Who is the victim here? According to you, your daughter woke up one day and thought, "self how do I ruin my mother's life". I know that's not true, and so do you. Your pathetic whining otherwise does not fool anyone except perhaps your "friends".

I know I know, to mention why would be to degenerate you. Nevermind that it's the truth, as opposed to your ommissions and lies.

Elle

I know this is back tracking and if you must go to your panera bread post first.
I dont want you to think Im talking out of my butt or something. I am a mother. I have a mother. Actually, I'm even a grandmother.
I seriously think you need to apologize to your daughter and admit to your wrong doing.
you come off as very self absorbed and shame on you for treating your daughter, someone you were supposed to love unconditionally with contempt. Get out your mirror and look at your reflection...for you will also see your daughter there. I think you take out on her all the dreams of yours you didnt fulfill and all the successes she has that you dont.


Ginny

Elle,

So your advice to mothers whose daughters have estranged them is what? To be miserable and despondent on Mother's Day?

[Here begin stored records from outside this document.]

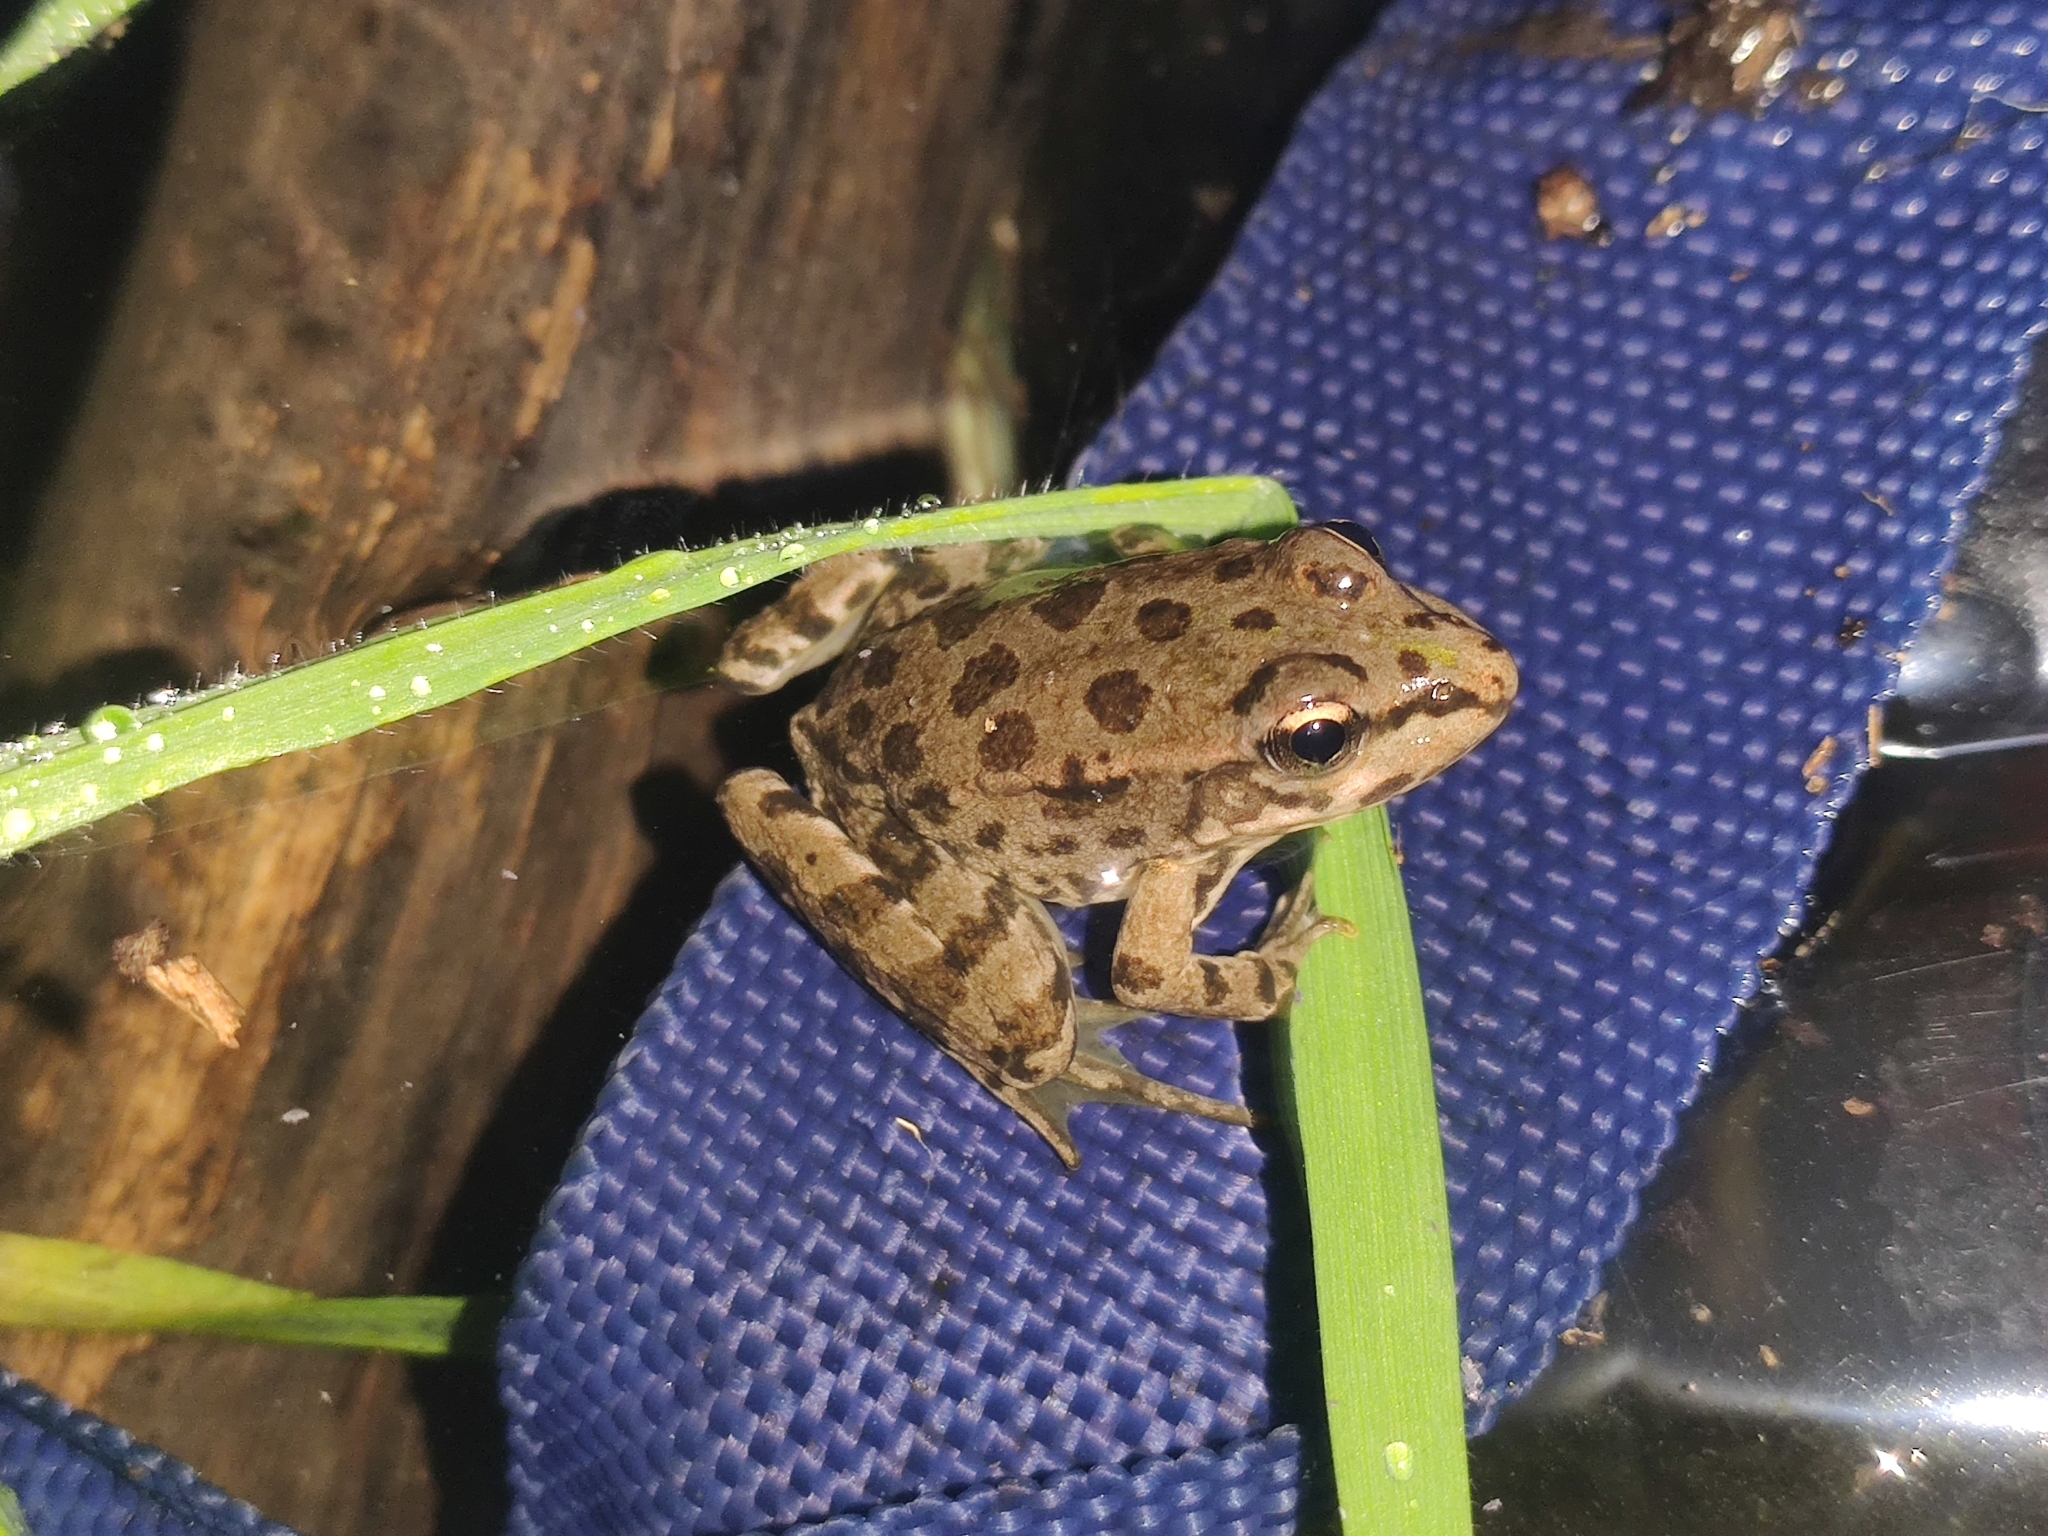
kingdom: Animalia
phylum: Chordata
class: Amphibia
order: Anura
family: Ranidae
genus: Pelophylax
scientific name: Pelophylax perezi
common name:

How about you go and get your own blog and offer your own words of wisdom out there for people to listen to?

Best of luck!

deborah lynch

i have had 1yr of hell with my daughter and her partner after a very close relationship.i cope like this lady in any way i can,i cant even talk to my girl who is only 5mins away havent seen her in over a yr.her partners controling.see has not contacked any of her family.a lot of the time family brake up is through controling partners.no the mums and dads.i ingnored my daughter lesbian partners horrid remarks for well over a year.they got married never told us.i know i did my best.i can sleep at night.i will always love her.but you have to find your own way to cope or the pain would end up killing you

Ginny

Hi Deborah,

That is one of the most common causes of adult kids estranging themselves -- their involvement with a partner who, for some reason, proceeds to separate and isolate them from their family.

I'm glad that you are finding ways to cope. Yes, the pain is enormous. It is a rare parent who is not bothered by this.